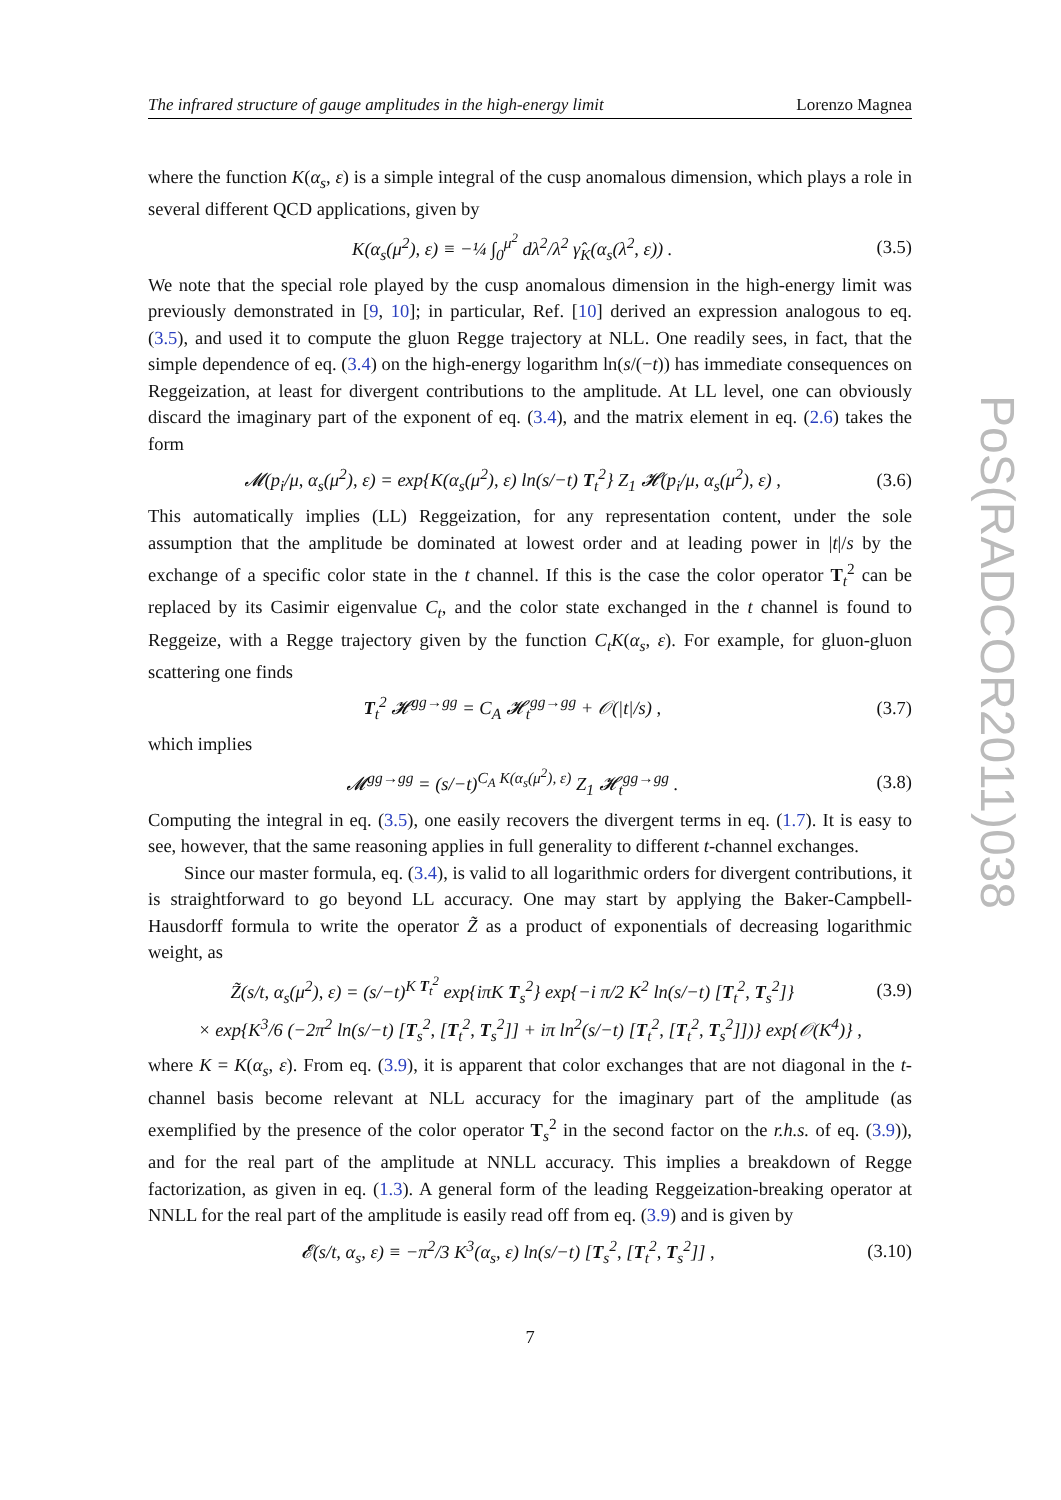The infrared structure of gauge amplitudes in the high-energy limit Lorenzo Magnea
where the function K(α<sub>s</sub>, ε) is a simple integral of the cusp anomalous dimension, which plays a role in several different QCD applications, given by
K(α<sub>s</sub>(μ<sup>2</sup>), ε) ≡ −¼ ∫<sub>0</sub><sup>μ<sup>2</sup></sup> dλ<sup>2</sup>/λ<sup>2</sup> γ̂<sub>K</sub>(α<sub>s</sub>(λ<sup>2</sup>, ε)) . (3.5)
We note that the special role played by the cusp anomalous dimension in the high-energy limit was previously demonstrated in [9, 10]; in particular, Ref. [10] derived an expression analogous to eq. (3.5), and used it to compute the gluon Regge trajectory at NLL. One readily sees, in fact, that the simple dependence of eq. (3.4) on the high-energy logarithm ln(s/(−t)) has immediate consequences on Reggeization, at least for divergent contributions to the amplitude. At LL level, one can obviously discard the imaginary part of the exponent of eq. (3.4), and the matrix element in eq. (2.6) takes the form
𝓜(p<sub>i</sub>/μ, α<sub>s</sub>(μ<sup>2</sup>), ε) = exp{K(α<sub>s</sub>(μ<sup>2</sup>), ε) ln(s/−t) T<sub>t</sub><sup>2</sup>} Z<sub>1</sub> 𝓗(p<sub>i</sub>/μ, α<sub>s</sub>(μ<sup>2</sup>), ε) , (3.6)
This automatically implies (LL) Reggeization, for any representation content, under the sole assumption that the amplitude be dominated at lowest order and at leading power in |t|/s by the exchange of a specific color state in the t channel. If this is the case the color operator T<sub>t</sub><sup>2</sup> can be replaced by its Casimir eigenvalue C<sub>t</sub>, and the color state exchanged in the t channel is found to Reggeize, with a Regge trajectory given by the function C<sub>t</sub>K(α<sub>s</sub>, ε). For example, for gluon-gluon scattering one finds
T<sub>t</sub><sup>2</sup> 𝓗<sup>gg→gg</sup> = C<sub>A</sub> 𝓗<sub>t</sub><sup>gg→gg</sup> + 𝒪(|t|/s) , (3.7)
which implies
𝓜<sup>gg→gg</sup> = (s/−t)<sup>C<sub>A</sub> K(α<sub>s</sub>(μ<sup>2</sup>), ε)</sup> Z<sub>1</sub> 𝓗<sub>t</sub><sup>gg→gg</sup> . (3.8)
Computing the integral in eq. (3.5), one easily recovers the divergent terms in eq. (1.7). It is easy to see, however, that the same reasoning applies in full generality to different t-channel exchanges.
Since our master formula, eq. (3.4), is valid to all logarithmic orders for divergent contributions, it is straightforward to go beyond LL accuracy. One may start by applying the Baker-Campbell-Hausdorff formula to write the operator Z̃ as a product of exponentials of decreasing logarithmic weight, as
Z̃(s/t, α<sub>s</sub>(μ<sup>2</sup>), ε) = (s/−t)<sup>K T<sub>t</sub><sup>2</sup></sup> exp{iπK T<sub>s</sub><sup>2</sup>} exp{−i π/2 K<sup>2</sup> ln(s/−t) [T<sub>t</sub><sup>2</sup>, T<sub>s</sub><sup>2</sup>]} (3.9)
× exp{K<sup>3</sup>/6 (−2π<sup>2</sup> ln(s/−t) [T<sub>s</sub><sup>2</sup>, [T<sub>t</sub><sup>2</sup>, T<sub>s</sub><sup>2</sup>]] + iπ ln<sup>2</sup>(s/−t) [T<sub>t</sub><sup>2</sup>, [T<sub>t</sub><sup>2</sup>, T<sub>s</sub><sup>2</sup>]])} exp{𝒪(K<sup>4</sup>)} ,
where K = K(α<sub>s</sub>, ε). From eq. (3.9), it is apparent that color exchanges that are not diagonal in the t-channel basis become relevant at NLL accuracy for the imaginary part of the amplitude (as exemplified by the presence of the color operator T<sub>s</sub><sup>2</sup> in the second factor on the r.h.s. of eq. (3.9)), and for the real part of the amplitude at NNLL accuracy. This implies a breakdown of Regge factorization, as given in eq. (1.3). A general form of the leading Reggeization-breaking operator at NNLL for the real part of the amplitude is easily read off from eq. (3.9) and is given by
𝓔(s/t, α<sub>s</sub>, ε) ≡ −π<sup>2</sup>/3 K<sup>3</sup>(α<sub>s</sub>, ε) ln(s/−t) [T<sub>s</sub><sup>2</sup>, [T<sub>t</sub><sup>2</sup>, T<sub>s</sub><sup>2</sup>]] , (3.10)
7
PoS(RADCOR2011)038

__________________________________________________

Print the records again exactly, pictures excluded.

The infrared structure of gauge amplitudes in the high-energy limit Lorenzo Magnea
where the function K(α<sub>s</sub>, ε) is a simple integral of the cusp anomalous dimension, which plays a role in several different QCD applications, given by
K(α<sub>s</sub>(μ<sup>2</sup>), ε) ≡ −¼ ∫<sub>0</sub><sup>μ<sup>2</sup></sup> dλ<sup>2</sup>/λ<sup>2</sup> γ̂<sub>K</sub>(α<sub>s</sub>(λ<sup>2</sup>, ε)) . (3.5)
We note that the special role played by the cusp anomalous dimension in the high-energy limit was previously demonstrated in [9, 10]; in particular, Ref. [10] derived an expression analogous to eq. (3.5), and used it to compute the gluon Regge trajectory at NLL. One readily sees, in fact, that the simple dependence of eq. (3.4) on the high-energy logarithm ln(s/(−t)) has immediate consequences on Reggeization, at least for divergent contributions to the amplitude. At LL level, one can obviously discard the imaginary part of the exponent of eq. (3.4), and the matrix element in eq. (2.6) takes the form
𝓜(p<sub>i</sub>/μ, α<sub>s</sub>(μ<sup>2</sup>), ε) = exp{K(α<sub>s</sub>(μ<sup>2</sup>), ε) ln(s/−t) T<sub>t</sub><sup>2</sup>} Z<sub>1</sub> 𝓗(p<sub>i</sub>/μ, α<sub>s</sub>(μ<sup>2</sup>), ε) , (3.6)
This automatically implies (LL) Reggeization, for any representation content, under the sole assumption that the amplitude be dominated at lowest order and at leading power in |t|/s by the exchange of a specific color state in the t channel. If this is the case the color operator T<sub>t</sub><sup>2</sup> can be replaced by its Casimir eigenvalue C<sub>t</sub>, and the color state exchanged in the t channel is found to Reggeize, with a Regge trajectory given by the function C<sub>t</sub>K(α<sub>s</sub>, ε). For example, for gluon-gluon scattering one finds
T<sub>t</sub><sup>2</sup> 𝓗<sup>gg→gg</sup> = C<sub>A</sub> 𝓗<sub>t</sub><sup>gg→gg</sup> + 𝒪(|t|/s) , (3.7)
which implies
𝓜<sup>gg→gg</sup> = (s/−t)<sup>C<sub>A</sub> K(α<sub>s</sub>(μ<sup>2</sup>), ε)</sup> Z<sub>1</sub> 𝓗<sub>t</sub><sup>gg→gg</sup> . (3.8)
Computing the integral in eq. (3.5), one easily recovers the divergent terms in eq. (1.7). It is easy to see, however, that the same reasoning applies in full generality to different t-channel exchanges.
Since our master formula, eq. (3.4), is valid to all logarithmic orders for divergent contributions, it is straightforward to go beyond LL accuracy. One may start by applying the Baker-Campbell-Hausdorff formula to write the operator Z̃ as a product of exponentials of decreasing logarithmic weight, as
Z̃(s/t, α<sub>s</sub>(μ<sup>2</sup>), ε) = (s/−t)<sup>K T<sub>t</sub><sup>2</sup></sup> exp{iπK T<sub>s</sub><sup>2</sup>} exp{−i π/2 K<sup>2</sup> ln(s/−t) [T<sub>t</sub><sup>2</sup>, T<sub>s</sub><sup>2</sup>]} (3.9)
× exp{K<sup>3</sup>/6 (−2π<sup>2</sup> ln(s/−t) [T<sub>s</sub><sup>2</sup>, [T<sub>t</sub><sup>2</sup>, T<sub>s</sub><sup>2</sup>]] + iπ ln<sup>2</sup>(s/−t) [T<sub>t</sub><sup>2</sup>, [T<sub>t</sub><sup>2</sup>, T<sub>s</sub><sup>2</sup>]])} exp{𝒪(K<sup>4</sup>)} ,
where K = K(α<sub>s</sub>, ε). From eq. (3.9), it is apparent that color exchanges that are not diagonal in the t-channel basis become relevant at NLL accuracy for the imaginary part of the amplitude (as exemplified by the presence of the color operator T<sub>s</sub><sup>2</sup> in the second factor on the r.h.s. of eq. (3.9)), and for the real part of the amplitude at NNLL accuracy. This implies a breakdown of Regge factorization, as given in eq. (1.3). A general form of the leading Reggeization-breaking operator at NNLL for the real part of the amplitude is easily read off from eq. (3.9) and is given by
𝓔(s/t, α<sub>s</sub>, ε) ≡ −π<sup>2</sup>/3 K<sup>3</sup>(α<sub>s</sub>, ε) ln(s/−t) [T<sub>s</sub><sup>2</sup>, [T<sub>t</sub><sup>2</sup>, T<sub>s</sub><sup>2</sup>]] , (3.10)
7
PoS(RADCOR2011)038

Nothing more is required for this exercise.